Daphne ile birlikte bir çok baloya katılıyorlar ve oldukça güzel bir arkadaşlık yakalıyorlar. E ama aşk bu rahat durur mu?



Simon'ın evlenmeye niyeti olmadığını fark eden teyzecik onu fırçalıyor ve Simon oyunu bitirmeye karar veriyor :( Çünkü beyefendi gönülünü eğlendiriyor ve evlenmeye de niyeti yok tabii. Bu durumdan oldukça üzülen Daphne (ve biz) bunun nedenini sorguluyor ama bir türlü bulamıyor. E tabii tam da beklenen oluyor ve şehre bir prens geliyor.




Prens'i gözünüz bir yerden ısırabilir. Çünkü kendisi Harry Potter'dan tanıdığımız Freddie Stroma hani Melez Prens'te Hermione'ye aşık olan ve Ron ile Quidditch için yarışan çocuk. 






İlgi kendisinden çekilince bir anda neye uğradığını şaşıran Simon soluğu Daphne’nin yanında alıyor ve olanlar oluyor. Onları bir arada gören abisi ise evleneceksiniz diye tutturunca Simon “Ben evlenemem.” demesin mi? Hem abinin hem benim şalterler bi attı orada. Sonrasında olanlar oldu bitenler bitti evlendiler tabii. En sonu mutlu sondu. Ancak eleştireceğim noktalar var. Kendimi hikayeyi anlatmaya kaptırmışım sanki izlemeden gelmişsiniz buraya gibi.

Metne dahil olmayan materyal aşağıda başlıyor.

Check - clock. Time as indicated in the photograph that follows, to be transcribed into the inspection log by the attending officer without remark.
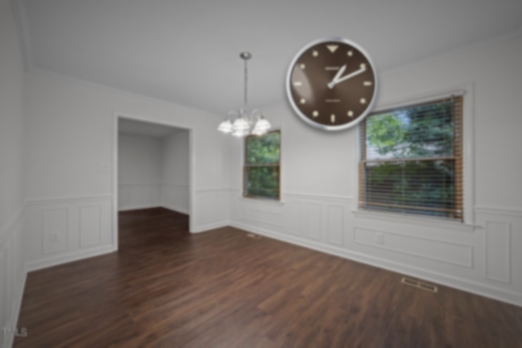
1:11
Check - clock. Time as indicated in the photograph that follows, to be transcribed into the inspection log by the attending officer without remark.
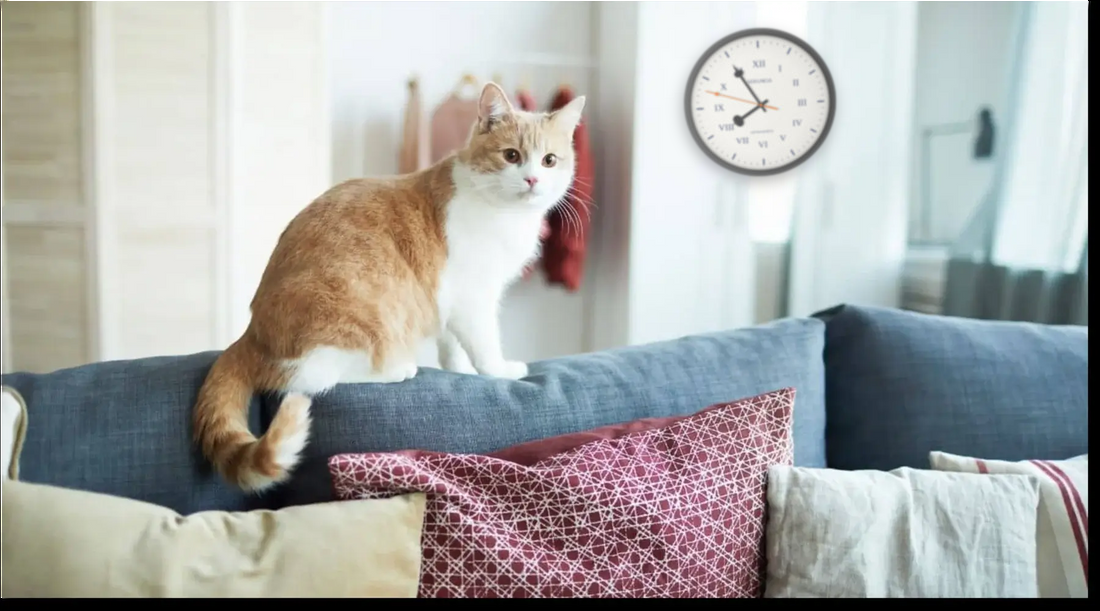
7:54:48
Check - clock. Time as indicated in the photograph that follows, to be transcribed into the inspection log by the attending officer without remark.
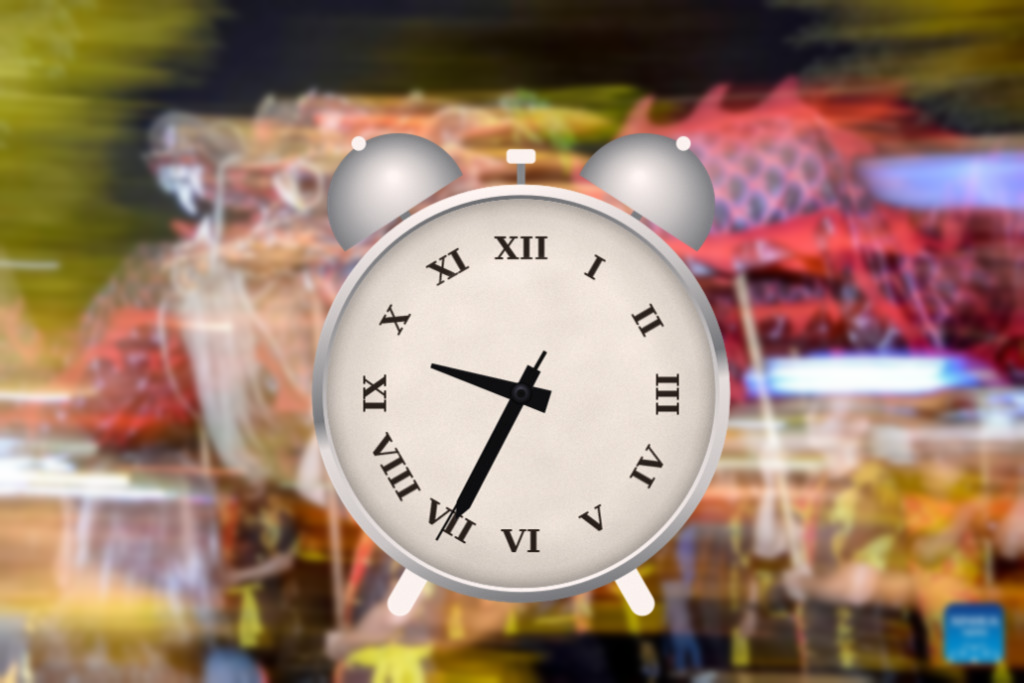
9:34:35
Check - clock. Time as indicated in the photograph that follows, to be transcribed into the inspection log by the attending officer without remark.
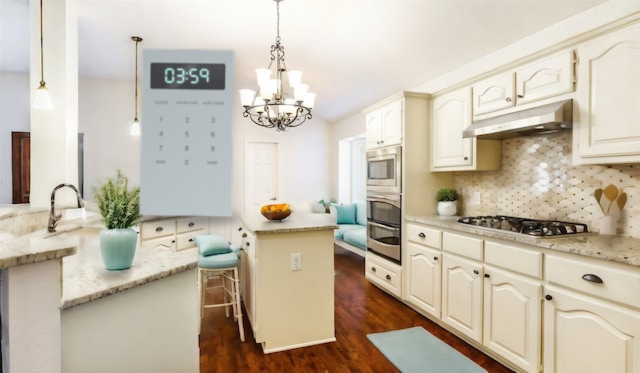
3:59
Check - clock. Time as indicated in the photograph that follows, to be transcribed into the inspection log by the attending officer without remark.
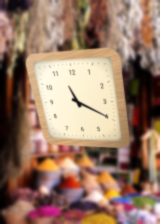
11:20
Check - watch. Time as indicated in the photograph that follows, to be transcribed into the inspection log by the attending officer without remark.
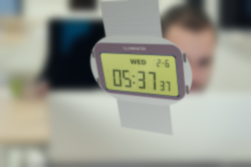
5:37
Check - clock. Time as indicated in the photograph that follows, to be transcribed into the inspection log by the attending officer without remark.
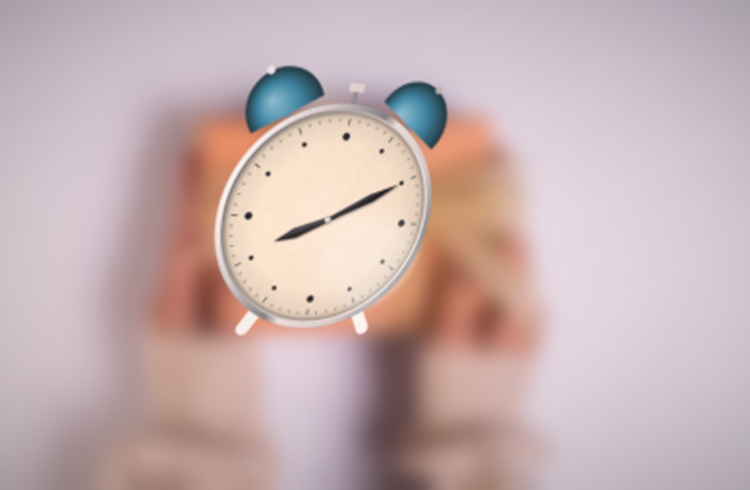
8:10
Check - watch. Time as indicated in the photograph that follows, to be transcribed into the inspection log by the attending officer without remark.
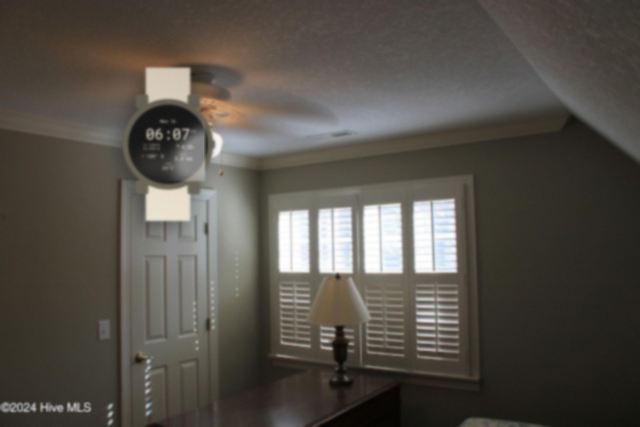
6:07
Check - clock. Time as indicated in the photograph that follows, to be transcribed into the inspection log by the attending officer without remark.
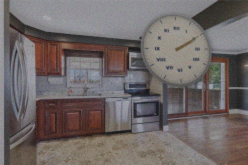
2:10
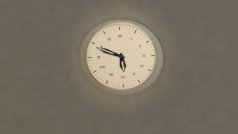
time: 5:49
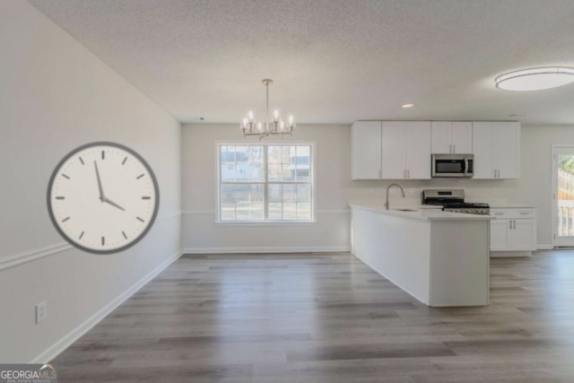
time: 3:58
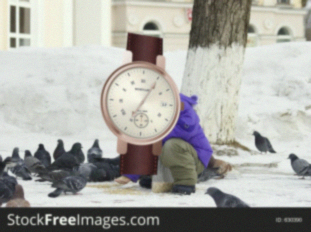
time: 7:05
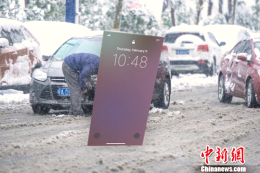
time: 10:48
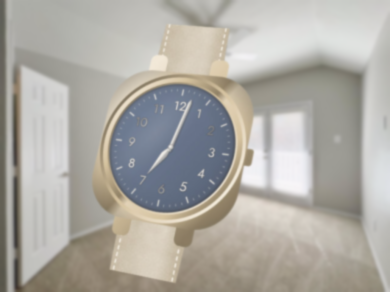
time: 7:02
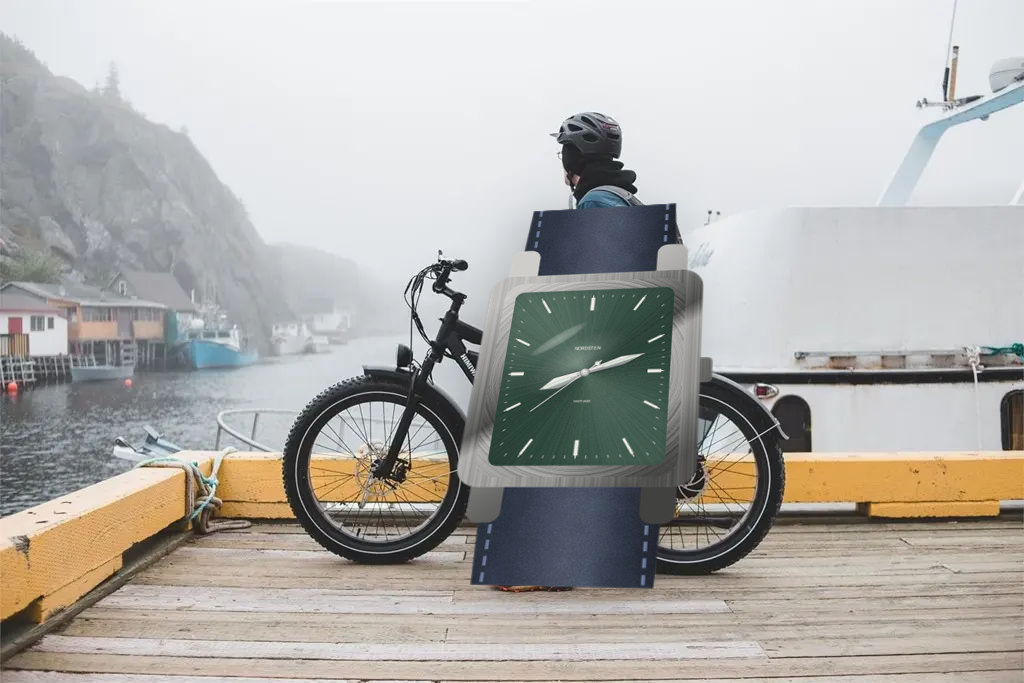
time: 8:11:38
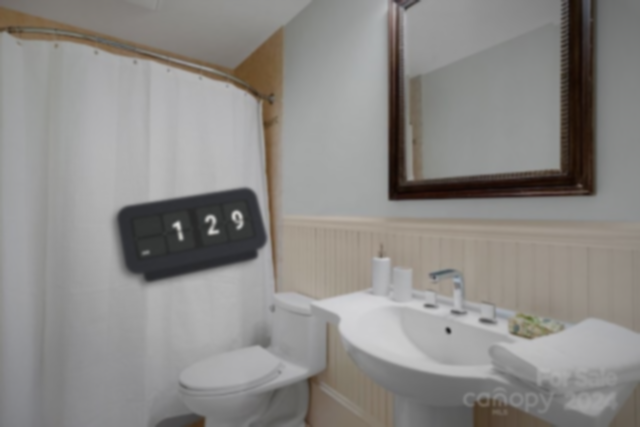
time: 1:29
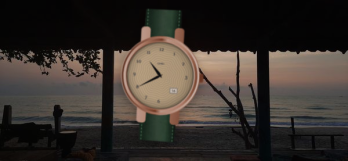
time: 10:40
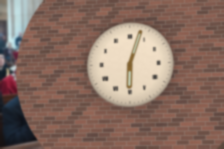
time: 6:03
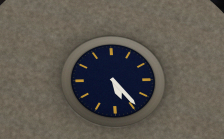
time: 5:24
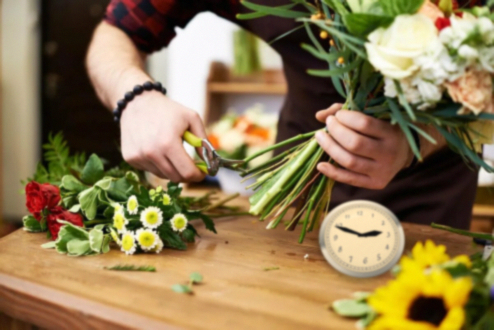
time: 2:49
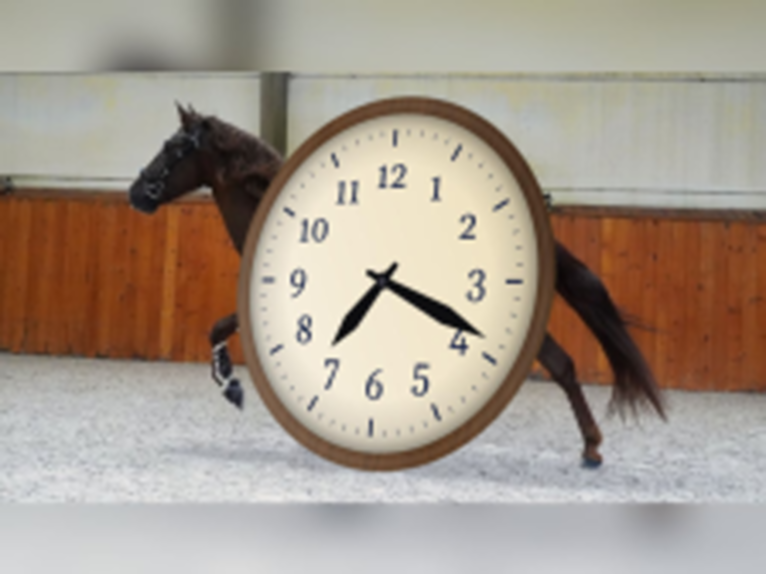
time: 7:19
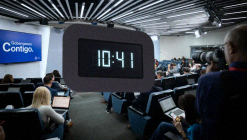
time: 10:41
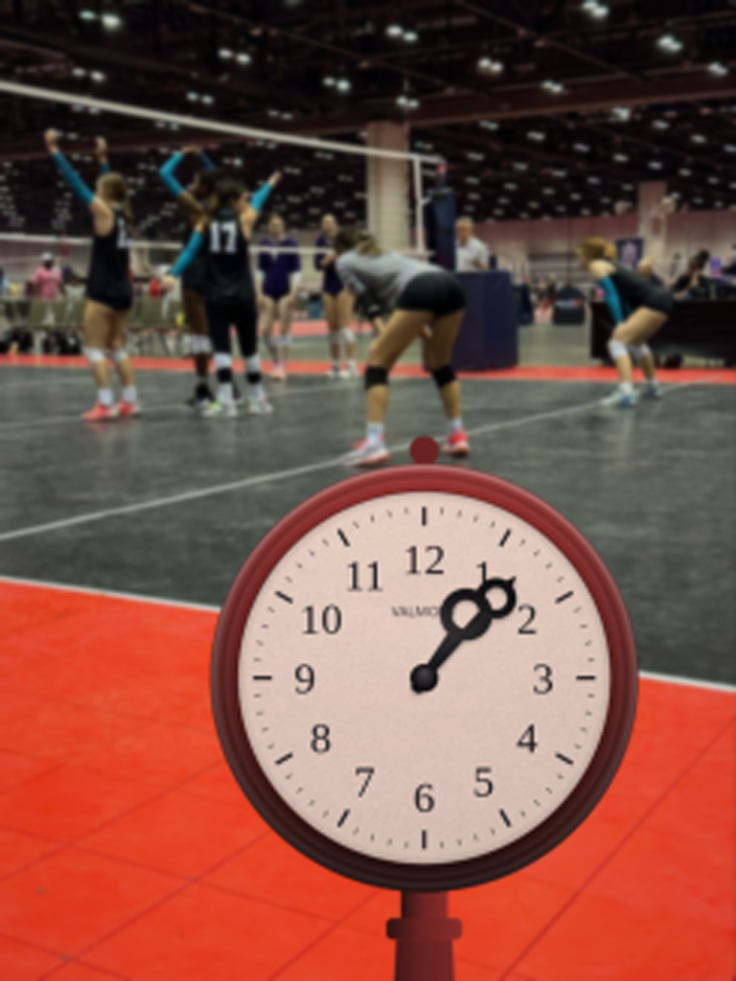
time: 1:07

Simon’ın gereksiz bu halleri insanı çileden çıkaracak cinstendi. Kendisi tutturmuş çocuk istemiyorum varisim olmayacak. Çocuğumuz olmazsa ayrı yaşarız. Çocuğumuz eğer olursa da size bakarım o kadar. Ama her şey biter diyip diyip durdu. Ben ve Daphne onu o kadar sevmişken bize yaptığına bakın. Neyseeee o salaklığını geç de olsa gördü. Bebişleri oldu vs vs.


Asıl olay bizim tatlı Pen’imizin Lady Whistledown çıkmasıydı. Aslında eminim ki hepimizin aklından geçti bu ihtimal ama sonradan unuttuk. Ya sen şuncacık boyunla ne işlere karışmışsın be Penelope. Zaten kıyamam Colin’e deli gibi aşık. Çocuğun onu gördüğü yok. Çok üzüldüm minnoş kızıla.

Ama Eloise matbaa’nın önünde hani Whistledown’u korudu ya orada terziyi göstermeyince bi şüphelendim. Bir şey var bu işin içinde dedim ve evet doğruymuş. Garibim en yakın arkadaşını araştırıyor haberi yok. 




 

Dizi öyleee wooow süprizli bitmedi. Güzel tatlı tek seferde izlemelik bir tarihi romantik komedi dizisiydi.

 

Bu sefer biraz farklı bir anlatım sergiledim. Alışkın değilim böyle yazmaya. Siz olayı bilmiyormuşsunuz gibi aktarmak pek içime sinmedi. Bi daha olmasın J



 



NOT: Bu ailenin kıyafet seçimleri beni ve gözlerimi çok yordu.